Cholesterol, like other sterols, is an essential component of our cell membranes. However, high cholesterol intake and absorption can cause ill health, and so the body has evolved ways to regulate its absorption from our diet. A striking exception to this occurs in sitosterolemia, a rare, recessive human disorder that causes increased intestinal absorption of dietary sterols, including plant sterols and cholesterol, and premature coronary heart disease. Now, researchers have discovered two novel ATP-binding cassette (ABC) transporter genes that are mutated in sitosterolemia sufferers.

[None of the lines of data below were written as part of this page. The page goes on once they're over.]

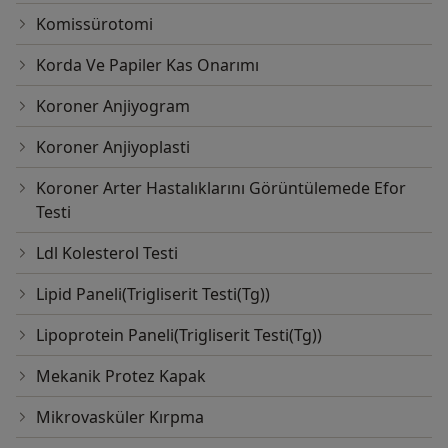
Komissürotomi
Korda Ve Papiler Kas Onarımı
Koroner Anjiyogram
Koroner Anjiyoplasti
Koroner Arter Hastalıklarını Görüntülemede Efor
Testi
Ldl Kolesterol Testi
Lipid Paneli(Trigliserit Testi(Tg))
Lipoprotein Paneli(Trigliserit Testi(Tg))
Mekanik Protez Kapak
Mikrovasküler Kırpma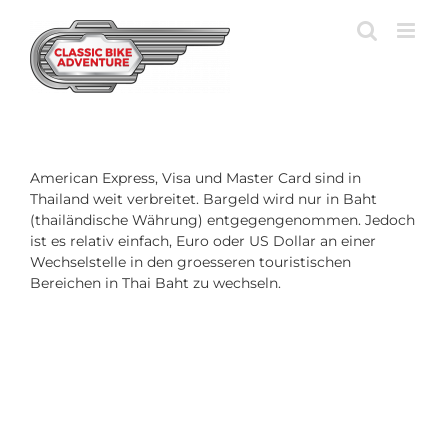
Zum
Inhalt
springen
American Express, Visa und Master Card sind in
Thailand weit verbreitet. Bargeld wird nur in Baht
(thailändische Währung) entgegengenommen. Jedoch
ist es relativ einfach, Euro oder US Dollar an einer
Wechselstelle in den groesseren touristischen
Bereichen in Thai Baht zu wechseln.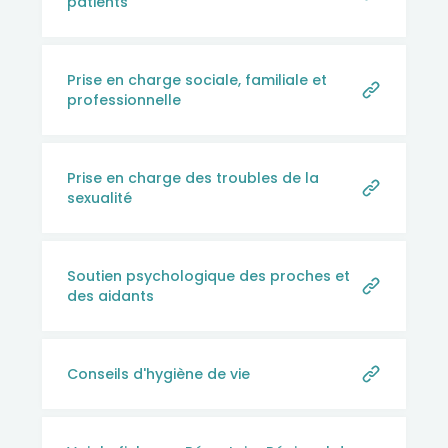
patients
Prise en charge sociale, familiale et
professionnelle
Prise en charge des troubles de la
sexualité
Soutien psychologique des proches et
des aidants
Conseils d'hygiène de vie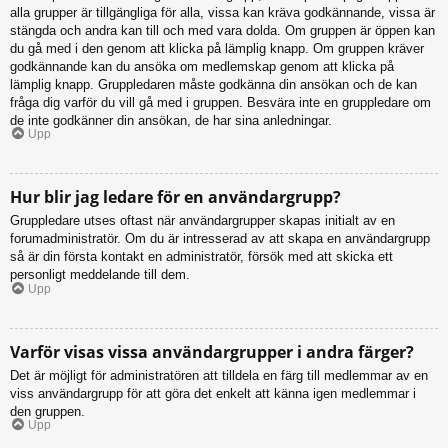
alla grupper är tillgängliga för alla, vissa kan kräva godkännande, vissa är
stängda och andra kan till och med vara dolda. Om gruppen är öppen kan
du gå med i den genom att klicka på lämplig knapp. Om gruppen kräver
godkännande kan du ansöka om medlemskap genom att klicka på
lämplig knapp. Gruppledaren måste godkänna din ansökan och de kan
fråga dig varför du vill gå med i gruppen. Besvära inte en gruppledare om
de inte godkänner din ansökan, de har sina anledningar.
Upp
Hur blir jag ledare för en användargrupp?
Gruppledare utses oftast när användargrupper skapas initialt av en
forumadministratör. Om du är intresserad av att skapa en användargrupp
så är din första kontakt en administratör, försök med att skicka ett
personligt meddelande till dem.
Upp
Varför visas vissa användargrupper i andra färger?
Det är möjligt för administratören att tilldela en färg till medlemmar av en
viss användargrupp för att göra det enkelt att känna igen medlemmar i
den gruppen.
Upp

The genes were identified by a combined microarray and candidate-gene approach. Reasoning that the sitosterolemia locus might be regulated by a nuclear hormone receptor ( LXR) that mediates cholesterol homeostasis, the researchers used microarrays to search for mouse transcripts that were upregulated in response to an LXR ligand. One such transcript encoded a novel ABC transporter, ABCG5, that mapped to the human sitosterolemia locus. Its gene turned out to be adjacent to another locus, transcribed in the opposite direction, that contained a second transporter gene, ABCG8. Sitosterolemia patients were found to have mutations in either gene.

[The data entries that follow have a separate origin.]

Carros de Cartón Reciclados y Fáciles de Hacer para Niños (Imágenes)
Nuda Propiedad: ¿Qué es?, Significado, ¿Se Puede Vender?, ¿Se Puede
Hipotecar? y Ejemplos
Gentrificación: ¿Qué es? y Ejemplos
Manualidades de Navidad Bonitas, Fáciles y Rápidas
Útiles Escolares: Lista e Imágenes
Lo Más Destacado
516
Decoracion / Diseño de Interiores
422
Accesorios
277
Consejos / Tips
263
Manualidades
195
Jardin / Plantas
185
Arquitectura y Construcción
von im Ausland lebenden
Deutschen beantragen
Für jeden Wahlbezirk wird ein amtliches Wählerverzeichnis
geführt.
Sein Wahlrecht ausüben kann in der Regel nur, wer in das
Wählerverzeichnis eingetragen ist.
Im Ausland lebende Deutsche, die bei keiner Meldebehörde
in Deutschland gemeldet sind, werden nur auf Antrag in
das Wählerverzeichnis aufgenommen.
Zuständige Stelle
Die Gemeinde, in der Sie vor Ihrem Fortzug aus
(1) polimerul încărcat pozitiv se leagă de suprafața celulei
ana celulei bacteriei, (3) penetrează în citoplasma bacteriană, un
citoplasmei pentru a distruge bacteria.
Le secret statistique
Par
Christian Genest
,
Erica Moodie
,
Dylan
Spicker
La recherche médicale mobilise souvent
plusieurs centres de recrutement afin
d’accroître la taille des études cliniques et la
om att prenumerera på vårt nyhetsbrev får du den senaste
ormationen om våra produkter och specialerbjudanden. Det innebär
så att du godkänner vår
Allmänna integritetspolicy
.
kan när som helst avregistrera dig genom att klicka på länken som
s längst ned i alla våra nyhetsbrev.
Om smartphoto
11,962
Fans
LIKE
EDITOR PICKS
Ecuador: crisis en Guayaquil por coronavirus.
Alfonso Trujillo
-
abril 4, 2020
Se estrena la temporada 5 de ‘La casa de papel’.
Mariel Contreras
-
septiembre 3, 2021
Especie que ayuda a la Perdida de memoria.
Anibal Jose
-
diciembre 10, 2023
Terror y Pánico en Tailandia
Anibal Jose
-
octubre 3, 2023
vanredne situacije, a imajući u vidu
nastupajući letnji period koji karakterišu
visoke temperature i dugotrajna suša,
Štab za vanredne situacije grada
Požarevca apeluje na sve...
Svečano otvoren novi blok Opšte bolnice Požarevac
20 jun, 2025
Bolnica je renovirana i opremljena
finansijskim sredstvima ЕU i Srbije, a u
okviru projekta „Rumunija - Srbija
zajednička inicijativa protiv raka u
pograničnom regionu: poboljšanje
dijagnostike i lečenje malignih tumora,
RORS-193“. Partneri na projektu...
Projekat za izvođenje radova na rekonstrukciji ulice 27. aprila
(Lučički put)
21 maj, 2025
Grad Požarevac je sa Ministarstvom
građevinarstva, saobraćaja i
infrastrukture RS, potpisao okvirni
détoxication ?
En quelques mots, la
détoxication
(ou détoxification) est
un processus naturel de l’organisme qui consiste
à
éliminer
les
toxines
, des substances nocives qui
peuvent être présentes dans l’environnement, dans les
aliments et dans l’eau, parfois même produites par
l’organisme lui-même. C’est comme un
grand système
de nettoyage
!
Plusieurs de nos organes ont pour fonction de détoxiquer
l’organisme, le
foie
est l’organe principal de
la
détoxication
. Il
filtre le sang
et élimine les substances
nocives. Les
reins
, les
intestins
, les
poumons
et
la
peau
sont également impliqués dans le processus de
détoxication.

Sitosterolemia sufferers accumulate large amounts of plant sterols in their tissues that are not normally absorbed. Or so it was thought. Berge et al.'s findings indicate that plant sterols, such as sitosterol, are absorbed by intestinal cells but are then pumped back into the gut lumen by ABC transporters, such as ABCG5 and ABCG8. It remains to be investigated whether subtle defects in these proteins or their regulation underlie our varied responses to high-cholesterol diets.